Em resumo: apenas aplaudimos a exceção, privilegiamos a luta particular do pobre sobrevivente. Por óbvio que os vencedores são dignos de louvor, mas não podemos nos esquecer que deveríamos exigir que todos tivessem a mesma oportunidade de acesso à educação de qualidade, à moradia digna, à segurança alimentar, ao trabalho.
Talvez nesta altura da leitura a maioria dos leitores já possam ter desistido, afirmando que meu objetivo é “defender bandido”, mas não se trata disso, o direito que defendo é o do brasileiro, ou do estrangeiro em solo brasileiro, ser respeitado ou responsabilizado conforme as regras legais vigentes, porque, ainda que passíveis de críticas são elas que nos garantem o mínimo de segurança jurídica.
Por outro lado, não poderia deixar de citar outro tipo de funcionário público digno de repulsa, aquele que, ainda que não aperte ilegalmente o gatilho de uma arma de fogo aplicando a lei da morte, também cria uma legião de cadáveres, quando se omite decidir o que está ao seu alcance em prol da sociedade, ou não fiscaliza a aplicação da Lei como deveria, visando interesses pessoais e escusos, muitas das vezes se valendo de interpretações descabidas da lei para justificar sua própria concupiscência.
No mesmo sentido estão aqueles que são eleitos para garantia do bem social, mas que se apossam do dinheiro público em proveito próprio e de sua corja, esses sim, os verdadeiros culpados pela miserabilidade, parceiros indissociáveis dos que usam a caneta da decisão em beneficio próprio e dos que usam a pólvora como heróis da comunidade, quando na verdade estão aprisionando essa mesma comunidade no medo.

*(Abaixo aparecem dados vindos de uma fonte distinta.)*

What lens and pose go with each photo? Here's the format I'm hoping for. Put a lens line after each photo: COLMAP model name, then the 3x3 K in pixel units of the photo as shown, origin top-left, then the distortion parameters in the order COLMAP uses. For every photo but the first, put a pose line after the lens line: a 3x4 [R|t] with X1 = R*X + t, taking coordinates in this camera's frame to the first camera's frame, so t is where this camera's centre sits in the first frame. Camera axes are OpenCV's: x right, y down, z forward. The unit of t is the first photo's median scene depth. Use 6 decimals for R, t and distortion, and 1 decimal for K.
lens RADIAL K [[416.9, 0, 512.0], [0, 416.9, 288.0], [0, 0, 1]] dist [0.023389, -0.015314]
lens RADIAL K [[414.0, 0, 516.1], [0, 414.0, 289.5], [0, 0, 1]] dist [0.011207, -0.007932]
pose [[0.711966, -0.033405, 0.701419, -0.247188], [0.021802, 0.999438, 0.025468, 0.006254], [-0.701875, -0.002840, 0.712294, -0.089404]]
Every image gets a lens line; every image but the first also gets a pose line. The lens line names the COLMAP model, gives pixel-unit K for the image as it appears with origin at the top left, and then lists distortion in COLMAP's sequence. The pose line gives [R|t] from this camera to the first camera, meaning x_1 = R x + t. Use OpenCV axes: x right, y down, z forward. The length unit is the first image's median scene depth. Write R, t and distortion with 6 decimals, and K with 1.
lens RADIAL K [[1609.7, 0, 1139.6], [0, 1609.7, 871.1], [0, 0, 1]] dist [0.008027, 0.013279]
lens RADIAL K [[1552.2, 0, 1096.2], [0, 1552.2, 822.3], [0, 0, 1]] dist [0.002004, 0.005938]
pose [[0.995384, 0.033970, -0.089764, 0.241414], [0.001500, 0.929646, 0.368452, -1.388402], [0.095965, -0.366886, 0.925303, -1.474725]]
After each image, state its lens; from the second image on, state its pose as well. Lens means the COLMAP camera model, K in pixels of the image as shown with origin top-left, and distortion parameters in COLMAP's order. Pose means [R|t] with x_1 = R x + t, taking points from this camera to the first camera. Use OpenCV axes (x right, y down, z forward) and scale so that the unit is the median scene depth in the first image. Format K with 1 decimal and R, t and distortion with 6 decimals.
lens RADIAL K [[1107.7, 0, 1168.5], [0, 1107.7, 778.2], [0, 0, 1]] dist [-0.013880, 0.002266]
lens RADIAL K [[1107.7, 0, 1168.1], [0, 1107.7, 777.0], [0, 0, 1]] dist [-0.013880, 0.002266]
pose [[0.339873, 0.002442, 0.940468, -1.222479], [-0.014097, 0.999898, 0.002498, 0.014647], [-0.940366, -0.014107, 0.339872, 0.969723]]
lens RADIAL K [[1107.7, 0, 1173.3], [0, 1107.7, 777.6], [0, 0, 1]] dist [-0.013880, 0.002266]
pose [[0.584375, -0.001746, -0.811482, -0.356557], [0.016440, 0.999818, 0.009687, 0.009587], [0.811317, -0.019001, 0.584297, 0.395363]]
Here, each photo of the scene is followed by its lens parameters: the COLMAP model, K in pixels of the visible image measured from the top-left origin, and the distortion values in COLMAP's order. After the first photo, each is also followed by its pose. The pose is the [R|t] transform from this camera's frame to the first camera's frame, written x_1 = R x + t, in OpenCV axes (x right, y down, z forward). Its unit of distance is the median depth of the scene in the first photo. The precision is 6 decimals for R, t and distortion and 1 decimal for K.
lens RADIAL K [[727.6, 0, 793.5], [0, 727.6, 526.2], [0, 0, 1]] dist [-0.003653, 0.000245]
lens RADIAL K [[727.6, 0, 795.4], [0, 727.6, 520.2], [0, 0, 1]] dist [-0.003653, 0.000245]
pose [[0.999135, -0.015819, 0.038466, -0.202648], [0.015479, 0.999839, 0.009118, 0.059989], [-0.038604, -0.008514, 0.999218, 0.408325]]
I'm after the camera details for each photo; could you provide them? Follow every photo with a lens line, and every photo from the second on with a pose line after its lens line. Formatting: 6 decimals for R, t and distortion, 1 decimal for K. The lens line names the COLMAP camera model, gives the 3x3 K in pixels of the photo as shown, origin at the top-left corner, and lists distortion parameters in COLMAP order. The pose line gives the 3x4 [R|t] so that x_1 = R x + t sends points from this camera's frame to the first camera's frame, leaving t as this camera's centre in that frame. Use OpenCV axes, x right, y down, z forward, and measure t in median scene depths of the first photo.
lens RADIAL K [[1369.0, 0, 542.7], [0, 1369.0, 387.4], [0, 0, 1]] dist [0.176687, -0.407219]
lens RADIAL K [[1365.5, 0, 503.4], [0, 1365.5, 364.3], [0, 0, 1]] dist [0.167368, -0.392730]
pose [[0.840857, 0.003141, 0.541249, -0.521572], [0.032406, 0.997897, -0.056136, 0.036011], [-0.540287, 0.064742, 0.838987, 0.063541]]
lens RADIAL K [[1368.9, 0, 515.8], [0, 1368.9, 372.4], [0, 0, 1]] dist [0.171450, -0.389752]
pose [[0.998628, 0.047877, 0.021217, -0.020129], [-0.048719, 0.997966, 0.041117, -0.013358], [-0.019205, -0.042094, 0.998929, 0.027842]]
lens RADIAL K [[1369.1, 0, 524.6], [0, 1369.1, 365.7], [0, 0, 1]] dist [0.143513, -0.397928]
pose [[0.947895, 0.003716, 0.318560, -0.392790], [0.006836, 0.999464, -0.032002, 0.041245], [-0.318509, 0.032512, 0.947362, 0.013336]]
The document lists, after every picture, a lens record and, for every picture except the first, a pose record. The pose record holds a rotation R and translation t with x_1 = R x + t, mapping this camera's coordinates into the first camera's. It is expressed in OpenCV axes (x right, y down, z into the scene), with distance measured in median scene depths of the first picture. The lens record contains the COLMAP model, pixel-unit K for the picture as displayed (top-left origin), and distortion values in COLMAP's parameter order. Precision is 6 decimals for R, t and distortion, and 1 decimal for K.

Por fim, ainda ao falar de direitos humanos, é valido lembrar as centenas de vítimas brutalmente assassinadas, dos milhares de policiais que perderam sua vida em uma luta humilhantemente desigual contra o crime, que não raro tenta encurralar o poder policial, o qual não se rende, não por causa do apoio que o Estado possibilita que é pífio; mas porque, apoiados uns nos outros, os bons policiais ainda resistem. A estes, o meu humilde respeito. Aos que se consideram acima da Lei, ou melhor, acima do bem e do mal, o meu escarnio.